This is a bare bones iOS app to demonstrate how BLE service advertising works in backgrounded apps.
This app runs in two modes, configurable by the OperationMode
constant in AppDelegate.swift:
- DEMO - Demonstrates the ability of two iOS apps to communicate via BLE advertisements when both are in the background
- SequentiallyAdvertiseAllUuids - Used to advertise all UUIDs in the Overflow Area as a means of reverse-engineering how it works.
The app starts advertising a series of 128-bit service UUIDs one at a time starting from
00000000-0000-0000-0000-000000000000
00000000-0000-0000-0000-000000000001
00000000-0000-0000-0000-000000000002
...
And continues forever. It changes to the next Service UUID advertisement every second.
This is designed so a BLE sniffer or companion app (e.g. on Android) can look for the patterns in its advertisements and see how they change based on the service UUID advertised.
Here is that companion Android App
In demo mode, two iOS devices can run the app at the same time and logs will show them each detecting the payload 01 02 03 04 from the other. This payload may be changed to transfer data as desired, but the demo app leaves it fixed in this pattern.
☆ ☆ ☆ ☆ ☆ ☆ ☆
§ **WHAT TO WORK ON**:
a: In the description of the BLE advertising app, how often does the app change to the next service UUID advertisement?
b: Carry on the description of the BLE advertising app from its final sentence.
☆ ☆ ☆ ☆ ☆ ☆ ☆
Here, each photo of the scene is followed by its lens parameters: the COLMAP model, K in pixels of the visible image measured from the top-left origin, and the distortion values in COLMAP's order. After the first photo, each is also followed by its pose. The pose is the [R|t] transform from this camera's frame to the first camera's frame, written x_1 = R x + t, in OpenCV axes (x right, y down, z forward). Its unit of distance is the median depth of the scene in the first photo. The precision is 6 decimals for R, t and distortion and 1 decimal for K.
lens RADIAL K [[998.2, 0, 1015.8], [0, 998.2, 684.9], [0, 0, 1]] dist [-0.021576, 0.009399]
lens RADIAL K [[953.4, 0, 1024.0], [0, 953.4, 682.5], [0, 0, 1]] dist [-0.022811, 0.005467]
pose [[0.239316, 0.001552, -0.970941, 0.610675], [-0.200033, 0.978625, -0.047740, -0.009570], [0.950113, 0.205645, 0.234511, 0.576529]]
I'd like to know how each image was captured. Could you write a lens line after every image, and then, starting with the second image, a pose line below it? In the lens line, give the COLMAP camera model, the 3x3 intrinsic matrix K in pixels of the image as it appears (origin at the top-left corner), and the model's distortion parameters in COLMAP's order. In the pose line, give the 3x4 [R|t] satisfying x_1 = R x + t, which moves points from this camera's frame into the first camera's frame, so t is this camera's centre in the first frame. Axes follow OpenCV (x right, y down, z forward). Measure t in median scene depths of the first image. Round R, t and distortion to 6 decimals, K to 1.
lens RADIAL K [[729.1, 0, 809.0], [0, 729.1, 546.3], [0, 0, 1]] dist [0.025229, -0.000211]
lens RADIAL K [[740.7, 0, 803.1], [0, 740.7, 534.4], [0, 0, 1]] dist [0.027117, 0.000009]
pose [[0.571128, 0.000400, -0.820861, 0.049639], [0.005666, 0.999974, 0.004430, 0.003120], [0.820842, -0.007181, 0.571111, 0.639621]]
☆ ☆ ☆ ☆ ☆ ☆ ☆
§ **RESPONSES FOR EACH TASK**:
a: Every second.

b:
The app starts up both a bluetooth central and peripheral.
The peripheral advertises a 5 byte pattern: AA 01 02 03 04 which is encoded inside the overflow area. This pattern is shifted into two positions within the overflow area to avoid collisions. The first byte AA is the matching byte. The remaining bytes are the payload bytes. Advertising rotates between two positions every 5 seconds.
The central scans constantly, looking or 128 service UUIDs known to span the whole overflow area. When a peripheral is detected, the overflow area service UUIDs seen are decoded into a 128 bit binary number. The matching bytes are searched inside the overflow area, and if found, the payload is printed to the screen.
The central side features a collision avoidance system. The overflow area bits are divided into two banks of 64 bits. When the pattern is not detected, the bits in each bank are expected to be 0. If they are not, this indicates that the remote peripheral is using one of the bits for another purpose, making the bank where it is found "polluted" and unusable for the purpose of this system. If the matching pattern is ever found, it is only used if the bank where it is found has been previously determined to be unpolluted.
The central side also features a periodic local notification (every 60 seconds) to illuminate the screen to allow delivery of overflow area advertisements to a backgrounded app. A future revision may optimize the local notification to only go out if a peripheral scan result has not been receivd in a certain time period. This would avoid unnecessary notifications if the screen had been illuminated by the user recently for other purposes.
This software is licensed under Apache 2. See the LICENSE and NOTICE files in this repo for more details.